What are best markets for Cash Flowing Multi family investments ?

11 Replies

@Murali Mudddan Markets don't provide cash flow or appreciation...neighborhoods do...and more specifically, properties do...looking at this through a macro lens won't end well for you. Most metro statistical areas have populations over 2 million...that is a lot of "market" to pin-point a single cash flowing property...I know everyone talks about "markets" but this is not the right approach. Moreover, why is cash flow important?...you're saying you would trade $200/mo in cash flow over $150k in equity over a 10-year period??? I've never understood that mentality...

If you don't need the cash flow to meet your living expenses right now, it becomes a play for stability and long-term appreciation. 


@Murali Mudddan

I’d say your local market is the best market to start out in, just go find the cash flowing deal which is best accomplished by finding MF with below market rents. Besides your in Texas! Sure beats NY :) good luck!

Originally posted by @Murali Mudddan :

I am looking to buy multi family. What are the best markets in terms of Cash flow  and Long term rent growth, property values etc.

Columbus, Cincinnati, and Cleveland, Ohio.

I started purchasing small multifamily in Columbus, Ohio a little over 3 years ago and have done extremely well. The cost of entry is low while the cash flow is high. Columbus is the only Ohio market that has seen a rapid growth in jobs and population.

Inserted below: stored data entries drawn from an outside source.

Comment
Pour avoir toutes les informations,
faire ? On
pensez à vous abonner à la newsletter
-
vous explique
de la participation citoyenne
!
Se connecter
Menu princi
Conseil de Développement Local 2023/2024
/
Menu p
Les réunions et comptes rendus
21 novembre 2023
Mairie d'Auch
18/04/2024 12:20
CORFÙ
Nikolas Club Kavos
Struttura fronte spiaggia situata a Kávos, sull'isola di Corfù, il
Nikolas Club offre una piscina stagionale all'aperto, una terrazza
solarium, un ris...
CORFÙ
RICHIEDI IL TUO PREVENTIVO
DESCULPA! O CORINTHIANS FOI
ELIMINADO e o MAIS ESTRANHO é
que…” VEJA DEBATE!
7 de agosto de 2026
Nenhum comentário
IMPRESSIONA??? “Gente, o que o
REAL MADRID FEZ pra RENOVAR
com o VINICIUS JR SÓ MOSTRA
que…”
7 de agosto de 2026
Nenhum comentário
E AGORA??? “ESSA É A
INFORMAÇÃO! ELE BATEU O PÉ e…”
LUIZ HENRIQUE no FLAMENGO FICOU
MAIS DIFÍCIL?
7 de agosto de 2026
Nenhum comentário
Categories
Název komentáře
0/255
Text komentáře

@Brandon Sturgill , I have been wrestling with cash flow positive vs appreciation dilemma for a while. I have a cash flow positive property ($400 a month) and a cash flow negative ($250 a month) property. Both are SFHs in the Atlanta area. The latter (cash flow negative one), being inside the Perimeter, appreciates faster than the former, which is in the suburbs. I'm not sure if the cash flow negative property was a good investment, despite the fact that it appreciates faster and collects a decent amount of equity every 7-8 years. Any thoughts?

@Eland Lord It's about the long-term...does the one that is not cash flowing cover debt-service?...if so, its a winner...even if not, the one that is performing better covers the difference....you could always trade it, but what would it be worth in 25-years?

@Brandon Sturgill , it is $250 a month short of my PITI payments. It is in a desirable, family-oriented area, around Spaghetti Junction in Chamblee (a mile ITP). They are building a new Publix right outside the subdivision (tenant can walk to the Publix from the property). I can get about $400K for it today, but everything else is expensive, so what would I do with the money? As far as appreciation, I'm 55 so 25 years is a long shot, but I'm confident it will probably triple in value in about 15 years or so.

@Murali Mudddan

Cash flow properties, rent growth, population growth, job growth, job industry diversification (I.E. not being tied to one particular industry are great and disciplined investment criteria. 

We've seen growth that follows along these lines in the sunbelt/southeast. Charlotte, Raleigh, Atlanta, Jacksonville, Tampa have continued to grow and that growth has been accelerated by covid-19 and the relocation of people from northern cities to the southeast. The impact hasn't just been individuals but companies as well (Goldman Sachs moving large portions of their teams to the south for example). Additionally, the new emphasis on remote work continues to spur multi-family demand as people relocate as they shift to full remote work.